== Information given

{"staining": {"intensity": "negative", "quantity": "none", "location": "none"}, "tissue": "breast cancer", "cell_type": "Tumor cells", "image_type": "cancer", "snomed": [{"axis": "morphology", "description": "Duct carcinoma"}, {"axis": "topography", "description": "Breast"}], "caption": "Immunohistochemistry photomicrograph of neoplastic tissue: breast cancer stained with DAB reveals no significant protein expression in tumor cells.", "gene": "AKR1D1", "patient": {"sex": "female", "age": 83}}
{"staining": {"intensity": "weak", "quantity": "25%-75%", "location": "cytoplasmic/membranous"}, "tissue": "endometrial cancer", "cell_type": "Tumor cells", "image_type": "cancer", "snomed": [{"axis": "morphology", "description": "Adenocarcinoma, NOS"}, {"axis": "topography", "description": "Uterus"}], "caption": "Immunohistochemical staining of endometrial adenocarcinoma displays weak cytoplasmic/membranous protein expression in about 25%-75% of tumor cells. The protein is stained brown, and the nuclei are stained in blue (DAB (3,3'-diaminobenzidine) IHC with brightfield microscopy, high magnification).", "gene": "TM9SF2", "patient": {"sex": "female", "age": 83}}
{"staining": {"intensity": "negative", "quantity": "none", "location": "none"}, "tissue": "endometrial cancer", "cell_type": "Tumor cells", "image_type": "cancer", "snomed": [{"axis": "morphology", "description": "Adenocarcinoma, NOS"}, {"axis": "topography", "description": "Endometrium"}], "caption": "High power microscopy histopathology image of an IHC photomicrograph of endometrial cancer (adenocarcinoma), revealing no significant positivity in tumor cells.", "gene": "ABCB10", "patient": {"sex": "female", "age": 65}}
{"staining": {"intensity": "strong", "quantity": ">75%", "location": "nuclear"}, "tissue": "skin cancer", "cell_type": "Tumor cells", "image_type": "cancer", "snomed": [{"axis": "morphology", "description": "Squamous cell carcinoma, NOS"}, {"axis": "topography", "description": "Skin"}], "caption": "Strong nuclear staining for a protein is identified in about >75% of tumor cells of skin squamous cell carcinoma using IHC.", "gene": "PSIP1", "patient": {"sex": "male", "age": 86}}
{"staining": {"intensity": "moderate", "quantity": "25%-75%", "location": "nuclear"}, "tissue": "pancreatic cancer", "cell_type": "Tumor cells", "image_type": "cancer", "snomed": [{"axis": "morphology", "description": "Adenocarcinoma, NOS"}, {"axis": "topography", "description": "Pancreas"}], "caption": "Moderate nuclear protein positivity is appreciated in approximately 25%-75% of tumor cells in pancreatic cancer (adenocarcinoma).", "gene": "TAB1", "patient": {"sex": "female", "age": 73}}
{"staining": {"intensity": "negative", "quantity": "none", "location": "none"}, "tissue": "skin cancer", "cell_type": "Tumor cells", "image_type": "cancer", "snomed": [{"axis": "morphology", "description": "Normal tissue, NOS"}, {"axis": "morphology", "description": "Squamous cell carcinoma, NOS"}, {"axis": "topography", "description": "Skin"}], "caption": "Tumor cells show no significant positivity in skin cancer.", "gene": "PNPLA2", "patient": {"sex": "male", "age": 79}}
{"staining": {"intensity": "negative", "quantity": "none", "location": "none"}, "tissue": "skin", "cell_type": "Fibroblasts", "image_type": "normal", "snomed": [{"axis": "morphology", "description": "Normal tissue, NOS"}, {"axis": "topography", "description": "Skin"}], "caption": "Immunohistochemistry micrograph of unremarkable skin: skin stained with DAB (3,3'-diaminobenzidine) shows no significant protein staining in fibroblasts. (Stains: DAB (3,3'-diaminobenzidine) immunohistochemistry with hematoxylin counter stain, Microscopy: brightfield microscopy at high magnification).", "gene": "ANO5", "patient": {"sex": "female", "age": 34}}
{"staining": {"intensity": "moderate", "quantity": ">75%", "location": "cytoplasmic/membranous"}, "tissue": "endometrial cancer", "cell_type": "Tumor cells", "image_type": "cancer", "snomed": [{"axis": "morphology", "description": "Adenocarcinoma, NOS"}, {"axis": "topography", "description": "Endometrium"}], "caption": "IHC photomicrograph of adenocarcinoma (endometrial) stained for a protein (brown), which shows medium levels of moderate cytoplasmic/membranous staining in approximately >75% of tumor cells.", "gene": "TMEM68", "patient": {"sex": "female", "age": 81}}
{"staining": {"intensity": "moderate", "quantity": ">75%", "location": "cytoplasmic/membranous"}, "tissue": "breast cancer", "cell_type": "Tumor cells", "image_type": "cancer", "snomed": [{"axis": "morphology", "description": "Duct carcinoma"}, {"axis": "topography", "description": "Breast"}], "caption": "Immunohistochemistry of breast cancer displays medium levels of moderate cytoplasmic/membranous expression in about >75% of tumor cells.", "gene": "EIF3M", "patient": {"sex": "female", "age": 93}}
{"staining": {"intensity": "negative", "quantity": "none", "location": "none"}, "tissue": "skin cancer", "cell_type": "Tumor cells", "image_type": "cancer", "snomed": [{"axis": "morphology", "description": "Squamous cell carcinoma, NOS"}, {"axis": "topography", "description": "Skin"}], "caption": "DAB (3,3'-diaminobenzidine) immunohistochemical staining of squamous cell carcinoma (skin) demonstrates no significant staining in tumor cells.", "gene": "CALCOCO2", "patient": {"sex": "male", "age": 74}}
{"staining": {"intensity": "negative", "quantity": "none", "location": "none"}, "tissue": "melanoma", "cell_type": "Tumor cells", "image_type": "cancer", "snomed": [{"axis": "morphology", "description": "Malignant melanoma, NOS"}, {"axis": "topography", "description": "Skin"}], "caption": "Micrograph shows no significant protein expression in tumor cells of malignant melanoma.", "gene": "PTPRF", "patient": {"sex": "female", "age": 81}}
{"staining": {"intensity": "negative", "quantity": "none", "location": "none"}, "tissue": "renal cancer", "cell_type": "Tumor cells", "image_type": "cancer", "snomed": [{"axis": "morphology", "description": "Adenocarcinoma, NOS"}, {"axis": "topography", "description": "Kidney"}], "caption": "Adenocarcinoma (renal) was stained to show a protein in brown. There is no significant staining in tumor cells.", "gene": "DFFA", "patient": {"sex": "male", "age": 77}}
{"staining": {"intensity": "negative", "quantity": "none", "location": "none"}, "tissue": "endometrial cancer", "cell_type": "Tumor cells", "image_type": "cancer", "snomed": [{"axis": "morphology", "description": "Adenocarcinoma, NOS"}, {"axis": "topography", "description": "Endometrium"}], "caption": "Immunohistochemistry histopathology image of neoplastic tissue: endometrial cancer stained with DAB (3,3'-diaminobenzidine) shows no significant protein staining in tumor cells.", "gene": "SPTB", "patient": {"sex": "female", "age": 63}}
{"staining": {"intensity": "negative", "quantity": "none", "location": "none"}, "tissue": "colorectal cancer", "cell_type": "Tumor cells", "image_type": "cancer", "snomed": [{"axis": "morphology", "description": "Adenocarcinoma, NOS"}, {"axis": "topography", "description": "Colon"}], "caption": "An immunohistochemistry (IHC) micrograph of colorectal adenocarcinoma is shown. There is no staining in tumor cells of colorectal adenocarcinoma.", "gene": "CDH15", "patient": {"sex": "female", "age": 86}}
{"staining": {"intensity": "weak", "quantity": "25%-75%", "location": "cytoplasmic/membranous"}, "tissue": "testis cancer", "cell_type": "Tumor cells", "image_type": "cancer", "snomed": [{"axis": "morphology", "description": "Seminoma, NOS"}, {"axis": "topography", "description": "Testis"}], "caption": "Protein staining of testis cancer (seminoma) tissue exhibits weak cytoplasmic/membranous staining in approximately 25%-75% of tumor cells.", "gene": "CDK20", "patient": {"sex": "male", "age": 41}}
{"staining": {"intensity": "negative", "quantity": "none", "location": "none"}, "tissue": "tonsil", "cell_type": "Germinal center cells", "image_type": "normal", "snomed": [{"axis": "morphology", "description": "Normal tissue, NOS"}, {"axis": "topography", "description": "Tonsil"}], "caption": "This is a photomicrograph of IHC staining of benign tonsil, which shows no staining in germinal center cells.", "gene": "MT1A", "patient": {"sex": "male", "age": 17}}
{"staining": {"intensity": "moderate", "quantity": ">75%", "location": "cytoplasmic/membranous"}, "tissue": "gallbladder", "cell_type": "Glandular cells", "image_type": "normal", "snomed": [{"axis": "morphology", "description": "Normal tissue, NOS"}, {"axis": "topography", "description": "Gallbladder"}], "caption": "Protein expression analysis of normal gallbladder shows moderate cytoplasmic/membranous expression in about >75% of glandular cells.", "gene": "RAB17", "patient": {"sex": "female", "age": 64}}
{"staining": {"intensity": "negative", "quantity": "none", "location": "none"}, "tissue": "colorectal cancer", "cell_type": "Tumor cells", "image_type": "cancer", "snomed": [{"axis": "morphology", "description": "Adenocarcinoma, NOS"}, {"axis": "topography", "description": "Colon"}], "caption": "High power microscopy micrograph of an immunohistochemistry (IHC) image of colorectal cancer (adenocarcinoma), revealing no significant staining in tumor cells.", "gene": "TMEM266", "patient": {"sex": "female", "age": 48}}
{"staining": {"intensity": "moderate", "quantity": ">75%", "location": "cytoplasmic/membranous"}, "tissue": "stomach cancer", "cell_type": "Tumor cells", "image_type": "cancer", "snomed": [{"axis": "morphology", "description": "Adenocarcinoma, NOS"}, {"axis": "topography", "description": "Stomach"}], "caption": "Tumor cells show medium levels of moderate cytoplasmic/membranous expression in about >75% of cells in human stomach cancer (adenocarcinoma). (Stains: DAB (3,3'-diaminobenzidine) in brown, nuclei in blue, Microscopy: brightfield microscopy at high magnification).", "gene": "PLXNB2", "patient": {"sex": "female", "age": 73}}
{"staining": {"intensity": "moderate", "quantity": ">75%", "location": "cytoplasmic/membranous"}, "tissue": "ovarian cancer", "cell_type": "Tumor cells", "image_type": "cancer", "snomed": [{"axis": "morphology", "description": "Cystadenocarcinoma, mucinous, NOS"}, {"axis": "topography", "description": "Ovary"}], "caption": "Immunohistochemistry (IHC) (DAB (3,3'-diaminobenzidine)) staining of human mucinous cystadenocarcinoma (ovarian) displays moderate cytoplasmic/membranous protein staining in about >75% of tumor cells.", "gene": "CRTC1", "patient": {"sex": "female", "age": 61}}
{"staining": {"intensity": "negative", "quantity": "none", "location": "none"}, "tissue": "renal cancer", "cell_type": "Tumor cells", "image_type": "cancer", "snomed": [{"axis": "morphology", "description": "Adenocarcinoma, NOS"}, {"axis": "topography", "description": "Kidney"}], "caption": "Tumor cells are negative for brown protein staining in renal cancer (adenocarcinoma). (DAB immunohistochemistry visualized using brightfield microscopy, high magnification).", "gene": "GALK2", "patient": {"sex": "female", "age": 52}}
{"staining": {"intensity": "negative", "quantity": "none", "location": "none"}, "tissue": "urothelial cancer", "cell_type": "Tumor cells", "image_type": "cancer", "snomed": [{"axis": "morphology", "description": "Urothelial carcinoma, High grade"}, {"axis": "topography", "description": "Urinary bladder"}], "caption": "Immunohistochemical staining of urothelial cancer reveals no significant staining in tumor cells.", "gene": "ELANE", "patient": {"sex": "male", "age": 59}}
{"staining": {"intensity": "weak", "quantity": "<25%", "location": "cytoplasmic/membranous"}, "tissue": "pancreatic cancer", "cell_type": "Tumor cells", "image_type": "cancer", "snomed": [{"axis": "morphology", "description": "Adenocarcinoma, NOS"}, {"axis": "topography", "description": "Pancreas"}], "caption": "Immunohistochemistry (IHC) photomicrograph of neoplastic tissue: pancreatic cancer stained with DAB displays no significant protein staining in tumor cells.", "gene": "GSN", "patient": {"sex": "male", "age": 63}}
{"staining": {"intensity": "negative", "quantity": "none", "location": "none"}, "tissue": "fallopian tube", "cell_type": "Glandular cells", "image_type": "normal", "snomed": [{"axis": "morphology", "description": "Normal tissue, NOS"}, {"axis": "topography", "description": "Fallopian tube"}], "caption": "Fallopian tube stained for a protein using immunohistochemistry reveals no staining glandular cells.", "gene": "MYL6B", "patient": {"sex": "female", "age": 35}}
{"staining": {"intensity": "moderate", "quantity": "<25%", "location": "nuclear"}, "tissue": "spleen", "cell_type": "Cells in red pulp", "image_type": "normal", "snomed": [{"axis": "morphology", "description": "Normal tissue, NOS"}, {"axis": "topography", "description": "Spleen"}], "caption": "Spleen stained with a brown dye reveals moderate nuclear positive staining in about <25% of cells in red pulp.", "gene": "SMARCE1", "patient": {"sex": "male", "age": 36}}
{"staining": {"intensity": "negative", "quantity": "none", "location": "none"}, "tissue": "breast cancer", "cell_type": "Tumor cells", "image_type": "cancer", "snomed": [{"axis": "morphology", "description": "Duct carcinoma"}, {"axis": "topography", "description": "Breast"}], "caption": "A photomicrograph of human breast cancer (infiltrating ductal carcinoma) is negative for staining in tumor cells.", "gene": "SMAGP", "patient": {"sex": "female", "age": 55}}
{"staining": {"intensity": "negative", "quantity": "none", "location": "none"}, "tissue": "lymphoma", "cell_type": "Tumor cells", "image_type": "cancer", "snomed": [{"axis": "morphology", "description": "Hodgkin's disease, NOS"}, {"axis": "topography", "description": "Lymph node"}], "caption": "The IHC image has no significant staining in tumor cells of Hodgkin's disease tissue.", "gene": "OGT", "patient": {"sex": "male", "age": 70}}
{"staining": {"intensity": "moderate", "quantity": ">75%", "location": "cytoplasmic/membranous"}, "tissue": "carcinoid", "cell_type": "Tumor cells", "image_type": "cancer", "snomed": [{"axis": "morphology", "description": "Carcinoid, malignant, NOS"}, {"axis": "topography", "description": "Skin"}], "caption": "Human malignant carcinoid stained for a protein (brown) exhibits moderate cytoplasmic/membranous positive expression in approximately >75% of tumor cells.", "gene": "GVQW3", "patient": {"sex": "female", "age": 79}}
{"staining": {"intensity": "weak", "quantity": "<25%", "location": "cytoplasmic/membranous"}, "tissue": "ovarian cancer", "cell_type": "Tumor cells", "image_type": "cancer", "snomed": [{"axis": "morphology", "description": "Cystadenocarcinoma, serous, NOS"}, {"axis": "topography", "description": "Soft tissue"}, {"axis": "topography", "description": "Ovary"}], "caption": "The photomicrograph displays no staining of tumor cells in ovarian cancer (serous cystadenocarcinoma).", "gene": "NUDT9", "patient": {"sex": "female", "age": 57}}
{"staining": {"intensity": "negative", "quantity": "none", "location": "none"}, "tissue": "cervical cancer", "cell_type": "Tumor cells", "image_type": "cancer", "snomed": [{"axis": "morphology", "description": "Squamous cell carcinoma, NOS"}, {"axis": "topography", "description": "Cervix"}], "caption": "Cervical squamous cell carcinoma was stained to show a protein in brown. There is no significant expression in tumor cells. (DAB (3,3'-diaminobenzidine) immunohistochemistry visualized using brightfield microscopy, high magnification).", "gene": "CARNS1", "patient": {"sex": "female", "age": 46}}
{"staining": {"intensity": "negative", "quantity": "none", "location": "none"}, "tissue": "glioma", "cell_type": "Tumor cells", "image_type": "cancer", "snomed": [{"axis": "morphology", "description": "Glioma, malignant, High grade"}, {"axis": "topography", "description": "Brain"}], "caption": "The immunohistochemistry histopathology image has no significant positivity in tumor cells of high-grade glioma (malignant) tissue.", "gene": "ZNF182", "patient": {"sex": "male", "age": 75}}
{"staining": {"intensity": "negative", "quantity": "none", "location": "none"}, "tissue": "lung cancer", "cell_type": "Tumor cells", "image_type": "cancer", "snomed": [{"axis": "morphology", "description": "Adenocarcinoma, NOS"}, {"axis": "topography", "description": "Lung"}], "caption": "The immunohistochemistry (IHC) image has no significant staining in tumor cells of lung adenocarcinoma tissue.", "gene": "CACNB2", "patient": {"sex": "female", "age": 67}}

====

Return, with no change at all, every line in the entries above from the line containing "malignant carcinoid stained" through the line containing "photomicrograph displays no".

{"staining": {"intensity": "moderate", "quantity": ">75%", "location": "cytoplasmic/membranous"}, "tissue": "carcinoid", "cell_type": "Tumor cells", "image_type": "cancer", "snomed": [{"axis": "morphology", "description": "Carcinoid, malignant, NOS"}, {"axis": "topography", "description": "Skin"}], "caption": "Human malignant carcinoid stained for a protein (brown) exhibits moderate cytoplasmic/membranous positive expression in approximately >75% of tumor cells.", "gene": "GVQW3", "patient": {"sex": "female", "age": 79}}
{"staining": {"intensity": "weak", "quantity": "<25%", "location": "cytoplasmic/membranous"}, "tissue": "ovarian cancer", "cell_type": "Tumor cells", "image_type": "cancer", "snomed": [{"axis": "morphology", "description": "Cystadenocarcinoma, serous, NOS"}, {"axis": "topography", "description": "Soft tissue"}, {"axis": "topography", "description": "Ovary"}], "caption": "The photomicrograph displays no staining of tumor cells in ovarian cancer (serous cystadenocarcinoma).", "gene": "NUDT9", "patient": {"sex": "female", "age": 57}}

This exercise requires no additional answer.